> [Task goal]
Below is a block of records; return all of them exactly, but without the images.

> [Supplied material]
§ §
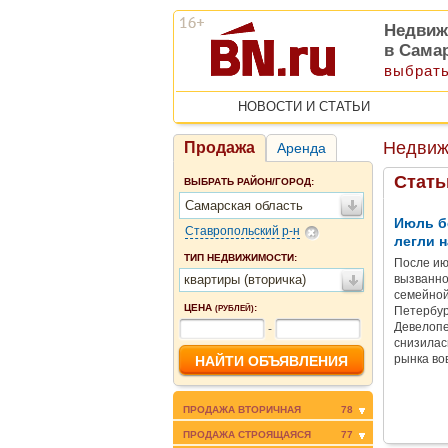
Недвиж
в Сама
выбрать
НОВОСТИ И СТАТЬИ
Недвиж
Продажа
Аренда
Стать
ВЫБРАТЬ РАЙОН/ГОРОД:
Самарская область
Июль б
Ставропольский р-н
легли н
ТИП НЕДВИЖИМОСТИ:
После ию
квартиры (вторичка)
вызванно
семейной
ЦЕНА
:
(РУБЛЕЙ)
Петербур
Девелопе
-
снизилас
рынка во
ПРОДАЖА ВТОРИЧНАЯ
78
ПРОДАЖА СТРОЯЩАЯСЯ
77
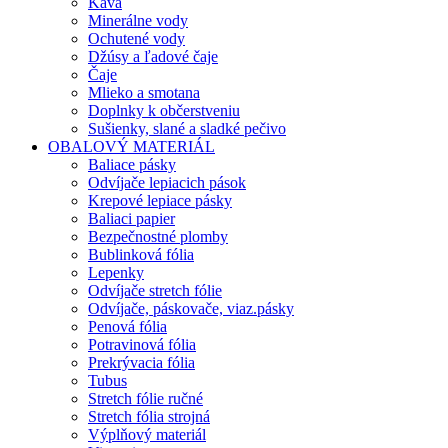
Káva
Minerálne vody
Ochutené vody
Džúsy a ľadové čaje
Čaje
Mlieko a smotana
Doplnky k občerstveniu
Sušienky, slané a sladké pečivo
OBALOVÝ MATERIÁL
Baliace pásky
Odvíjače lepiacich pások
Krepové lepiace pásky
Baliaci papier
Bezpečnostné plomby
Bublinková fólia
Lepenky
Odvíjače stretch fólie
Odvíjače, páskovače, viaz.pásky
Penová fólia
Potravinová fólia
Prekrývacia fólia
Tubus
Stretch fólie ručné
Stretch fólia strojná
Výplňový materiál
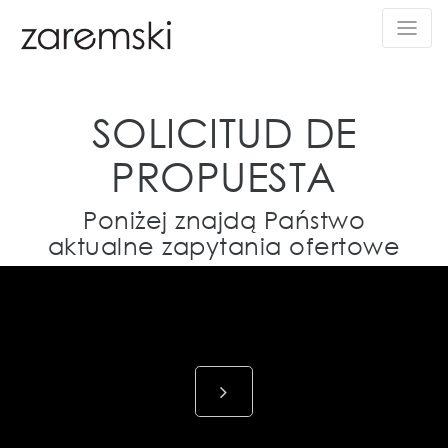
SOLICITUD DE
PROPUESTA
Poniżej znajdą Państwo
aktualne zapytania ofertowe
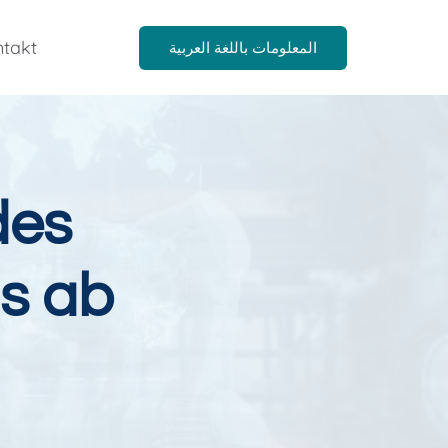
takt
المعلومات باللغة العربية
des
gs ab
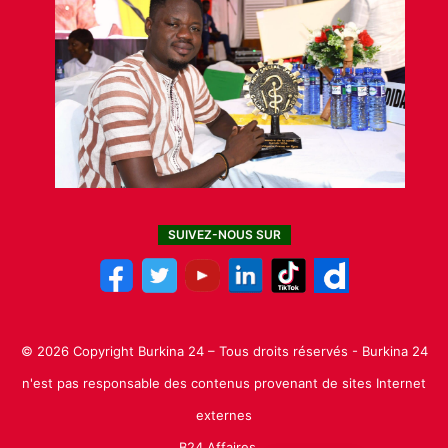
SUIVEZ-NOUS SUR
© 2026 Copyright Burkina 24 – Tous droits réservés - Burkina 24
n'est pas responsable des contenus provenant de sites Internet
externes
B24 Affaires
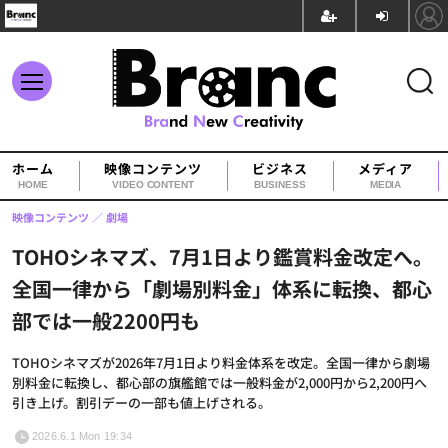
ホーム
映像コンテンツ
ビジネス
メディア
HOME
VIDEO CONTENT
BUSINESS
MEDIA
映像コンテンツ
劇場
TOHOシネマズ、7月1日より鑑賞料金改定へ。
全国一律から「劇場別料金」体系に転換、都心
部では一般2200円も
TOHOシネマズが2026年7月1日より料金体系を改定。全国一律から劇場
別料金に転換し、都心部の旗艦館では一般料金が2,000円から2,200円へ
引き上げ。割引デーの一部も値上げされる。
2026.6.1 Mon 19:34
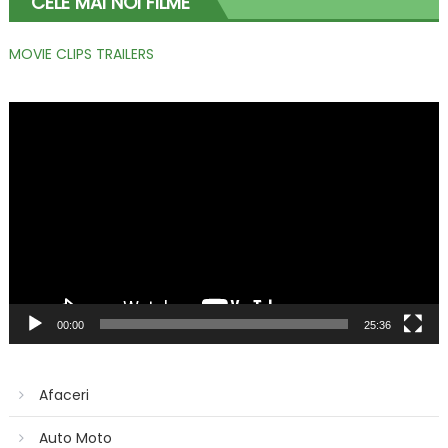
CELE MAI NOI FILME
MOVIE CLIPS TRAILERS
Player
video
00:00
25:36
Afaceri
Auto Moto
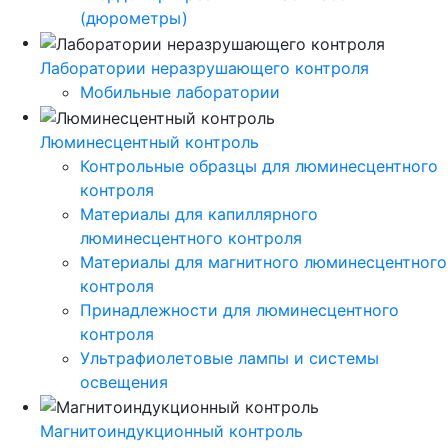
(дюрометры)
Лаборатории неразрушающего контроля
Мобильные лаборатории
Люминесцентный контроль
Контрольные образцы для люминесцентного
контроля
Материалы для капиллярного
люминесцентного контроля
Материалы для магнитного люминесцентного
контроля
Принадлежности для люминесцентного
контроля
Ультрафиолетовые лампы и системы
освещения
Магнитоиндукционный контроль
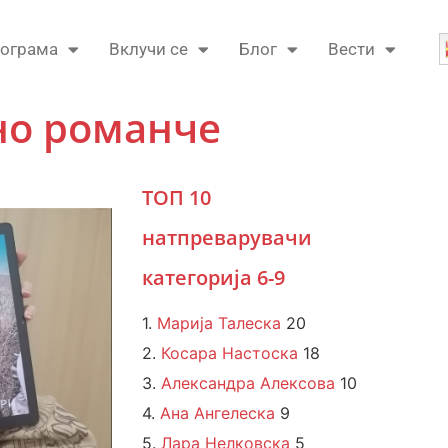
ограма
Вклучи се
Блог
Вести
но романче
ТОП 10
натпреварувачи
категорија 6-9
1.
Марија Талеска
20
2.
Косара Настоска
18
3.
Александра Алексова
10
4.
Ана Ангелеска
9
5.
Лара Нелковска
5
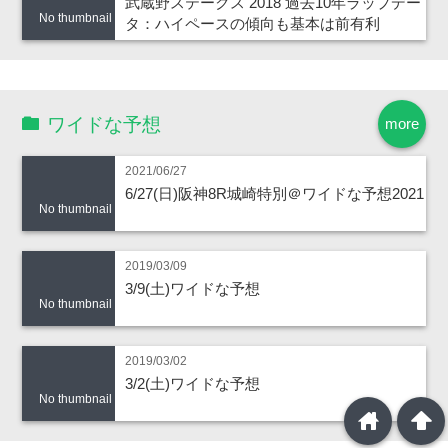
武蔵野ステークス 2018 過去10年ラップデー
No thumbnail
タ：ハイペースの傾向も基本は前有利
ワイドな予想
more
2021/06/27
6/27(日)阪神8R城崎特別＠ワイドな予想2021
No thumbnail
2019/03/09
3/9(土)ワイドな予想
No thumbnail
2019/03/02
3/2(土)ワイドな予想
No thumbnail
home
arrowup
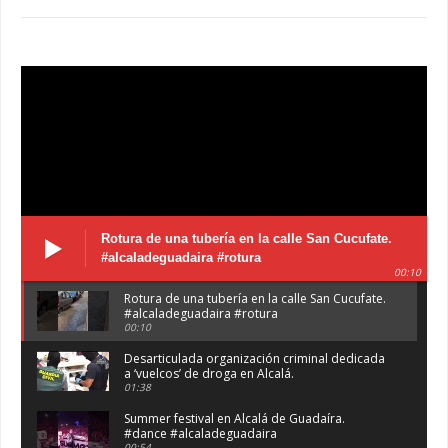
Rotura de una tubería en la calle San Cucufate.
#alcaladeguadaira #rotura
00:10
Rotura de una tubería en la calle San Cucufate.
#alcaladeguadaira #rotura
00:10
Desarticulada organización criminal dedicada
a ‘vuelcos’ de droga en Alcalá.
01:38
Summer festival en Alcalá de Guadaíra.
#dance #alcaladeguadaira
00:54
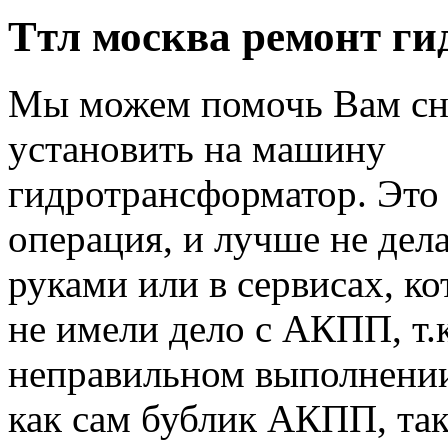
Ттл москва ремонт г
Мы можем помочь Вам сн
установить на машину
гидротрансформатор. Это
операция, и лучше не дел
руками или в сервисах, ко
не имели дело с АКПП, т.
неправильном выполнении
как сам бублик АКПП, так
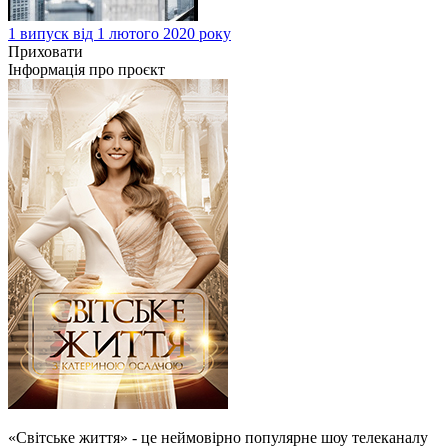
1 випуск від 1 лютого 2020 року
Приховати
Інформація про проєкт
«Світське життя» - це неймовірно популярне шоу телеканалу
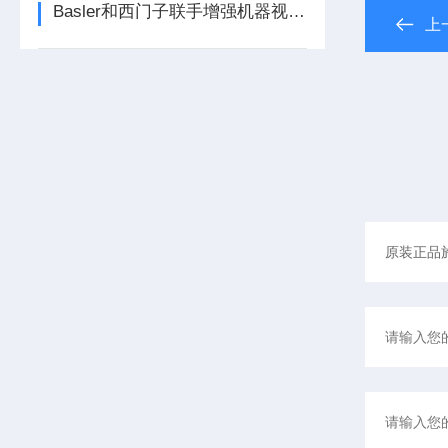
Basler和西门子联手增强机器视觉和工厂自动化能力西门子
上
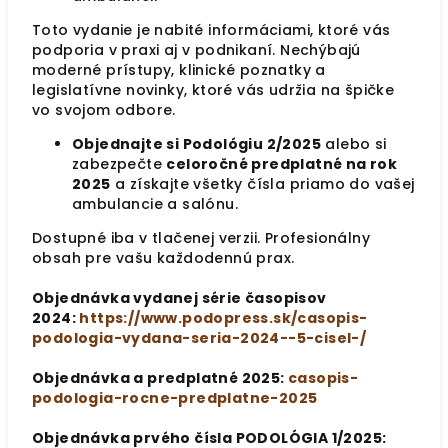
Toto vydanie je nabité informáciami, ktoré vás
podporia v praxi aj v podnikaní. Nechýbajú
moderné prístupy, klinické poznatky a
legislatívne novinky, ktoré vás udržia na špičke
vo svojom odbore.
Objednajte si Podológiu 2/2025
alebo si
zabezpečte
celoročné predplatné na rok
2025
a získajte všetky čísla priamo do vašej
ambulancie a salónu.
Dostupné iba v tlačenej verzii. Profesionálny
obsah pre vašu každodennú prax.
Objednávka vydanej série časopisov
2024:
https://www.podopress.sk/casopis-
podologia-vydana-seria-2024--5-cisel-/
Objednávka a predplatné 2025:
casopis-
podologia-rocne-predplatne-2025
Objednávka prvého čísla PODOLÓGIA 1/2025:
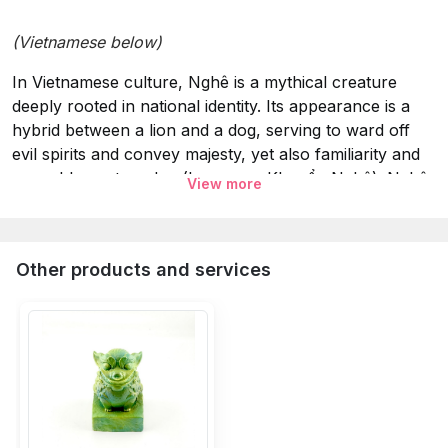
(Vietnamese below)
In Vietnamese culture, Nghê is a mythical creature
deeply rooted in national identity. Its appearance is a
hybrid between a lion and a dog, serving to ward off
evil spirits and convey majesty, yet also familiarity and
resemblance to a dog (known as Khuyển Nghê). Nghê
View more
is common in spiritual structures such as communal
houses, temples, and tombs, with variations like Lion
Nghê and Dragon Nghê, displaying a range of
Other products and services
expressions from gentle and cheerful to
compassionate, reflecting the diverse and relatable
nature of the Vietnamese people.
Material: Composite
Height: 6cm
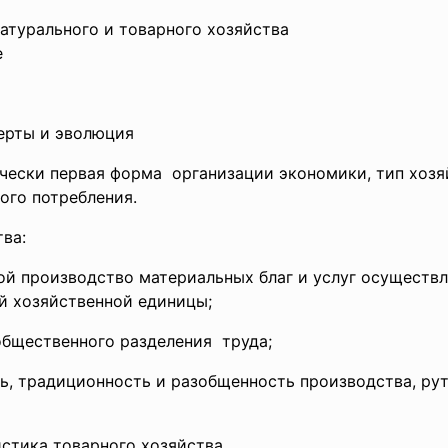
атурального и товарного хозяйства
е
черты и эволюция
ически первая
форма организации экономики, тип
хозя
ного
потребления.
ва:
рой производство материальных благ и услуг осуществл
й хозяйственной единицы;
 общественного
разделения труда;
ть, традиционность и разобщенность производства, ру
истика товарного
хозяйства.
§ §
> [Task solution]
Недвиж
в Сама
выбрать
НОВОСТИ И СТАТЬИ
Недвиж
Продажа
Аренда
Стать
ВЫБРАТЬ РАЙОН/ГОРОД:
Самарская область
Июль б
Ставропольский р-н
легли н
ТИП НЕДВИЖИМОСТИ:
После ию
квартиры (вторичка)
вызванно
семейной
ЦЕНА
:
(РУБЛЕЙ)
Петербур
Девелопе
-
снизилас
рынка во
ПРОДАЖА ВТОРИЧНАЯ
78
ПРОДАЖА СТРОЯЩАЯСЯ
77
Káva
Minerálne vody
Ochutené vody
Džúsy a ľadové čaje
Čaje
Mlieko a smotana
Doplnky k občerstveniu
Sušienky, slané a sladké pečivo
OBALOVÝ MATERIÁL
Baliace pásky
Odvíjače lepiacich pások
Krepové lepiace pásky
Baliaci papier
Bezpečnostné plomby
Bublinková fólia
Lepenky
Odvíjače stretch fólie
Odvíjače, páskovače, viaz.pásky
Penová fólia
Potravinová fólia
Prekrývacia fólia
Tubus
Stretch fólie ručné
Stretch fólia strojná
Výplňový materiál
SOLICITUD DE
PROPUESTA
Poniżej znajdą Państwo
aktualne zapytania ofertowe
takt
المعلومات باللغة العربية
des
gs ab
SUIVEZ-NOUS SUR
© 2026 Copyright Burkina 24 – Tous droits réservés - Burkina 24
n'est pas responsable des contenus provenant de sites Internet
externes
B24 Affaires
ホーム
映像コンテンツ
ビジネス
メディア
HOME
VIDEO CONTENT
BUSINESS
MEDIA
映像コンテンツ
劇場
TOHOシネマズ、7月1日より鑑賞料金改定へ。
全国一律から「劇場別料金」体系に転換、都心
部では一般2200円も
TOHOシネマズが2026年7月1日より料金体系を改定。全国一律から劇場
別料金に転換し、都心部の旗艦館では一般料金が2,000円から2,200円へ
引き上げ。割引デーの一部も値上げされる。
2026.6.1 Mon 19:34
CELE MAI NOI FILME
MOVIE CLIPS TRAILERS
Player
video
00:00
25:36
Afaceri
Auto Moto
(дюрометры)
Лаборатории неразрушающего контроля
Мобильные лаборатории
Люминесцентный контроль
Контрольные образцы для люминесцентного
контроля
Материалы для капиллярного
люминесцентного контроля
Материалы для магнитного люминесцентного
контроля
Принадлежности для люминесцентного
контроля
Ультрафиолетовые лампы и системы
освещения
Магнитоиндукционный контроль
ограма
Вклучи се
Блог
Вести
но романче
ТОП 10
натпреварувачи
категорија 6-9
1.
Марија Талеска
20
2.
Косара Настоска
18
3.
Александра Алексова
10
4.
Ана Ангелеска
9
5.
Лара Нелковска
5
武蔵野ステークス 2018 過去10年ラップデー
No thumbnail
タ：ハイペースの傾向も基本は前有利
ワイドな予想
more
2021/06/27
6/27(日)阪神8R城崎特別＠ワイドな予想2021
No thumbnail
2019/03/09
3/9(土)ワイドな予想
No thumbnail
2019/03/02
3/2(土)ワイドな予想
No thumbnail
home
arrowup
Rotura de una tubería en la calle San Cucufate.
#alcaladeguadaira #rotura
00:10
Rotura de una tubería en la calle San Cucufate.
#alcaladeguadaira #rotura
00:10
Desarticulada organización criminal dedicada
a ‘vuelcos’ de droga en Alcalá.
01:38
Summer festival en Alcalá de Guadaíra.
#dance #alcaladeguadaira
00:54
Ттл москва ремонт г
Мы можем помочь Вам сн
установить на машину
гидротрансформатор. Это
операция, и лучше не дел
руками или в сервисах, ко
не имели дело с АКПП, т.
неправильном выполнении
как сам бублик АКПП, так
1 випуск від 1 лютого 2020 року
Приховати
Інформація про проєкт
«Світське життя» - це неймовірно популярне шоу телеканалу
Basler和西门子联手增强机器视觉和工厂自动化能力西门子
上
Toto vydanie je nabité informáciami, ktoré vás
podporia v praxi aj v podnikaní. Nechýbajú
moderné prístupy, klinické poznatky a
legislatívne novinky, ktoré vás udržia na špičke
vo svojom odbore.
Objednajte si Podológiu 2/2025
alebo si
zabezpečte
celoročné predplatné na rok
2025
a získajte všetky čísla priamo do vašej
ambulancie a salónu.
Dostupné iba v tlačenej verzii. Profesionálny
obsah pre vašu každodennú prax.
Objednávka vydanej série časopisov
2024:
https://www.podopress.sk/casopis-
podologia-vydana-seria-2024--5-cisel-/
Objednávka a predplatné 2025:
casopis-
podologia-rocne-predplatne-2025
Objednávka prvého čísla PODOLÓGIA 1/2025:
(Vietnamese below)
In Vietnamese culture, Nghê is a mythical creature
deeply rooted in national identity. Its appearance is a
hybrid between a lion and a dog, serving to ward off
evil spirits and convey majesty, yet also familiarity and
resemblance to a dog (known as Khuyển Nghê). Nghê
View more
is common in spiritual structures such as communal
houses, temples, and tombs, with variations like Lion
Nghê and Dragon Nghê, displaying a range of
Other products and services
expressions from gentle and cheerful to
compassionate, reflecting the diverse and relatable
nature of the Vietnamese people.
Material: Composite
Height: 6cm
атурального и товарного хозяйства
е
черты и эволюция
ически первая
форма организации экономики, тип
хозя
ного
потребления.
ва:
рой производство материальных благ и услуг осуществл
й хозяйственной единицы;
 общественного
разделения труда;
ть, традиционность и разобщенность производства, ру
истика товарного
хозяйства.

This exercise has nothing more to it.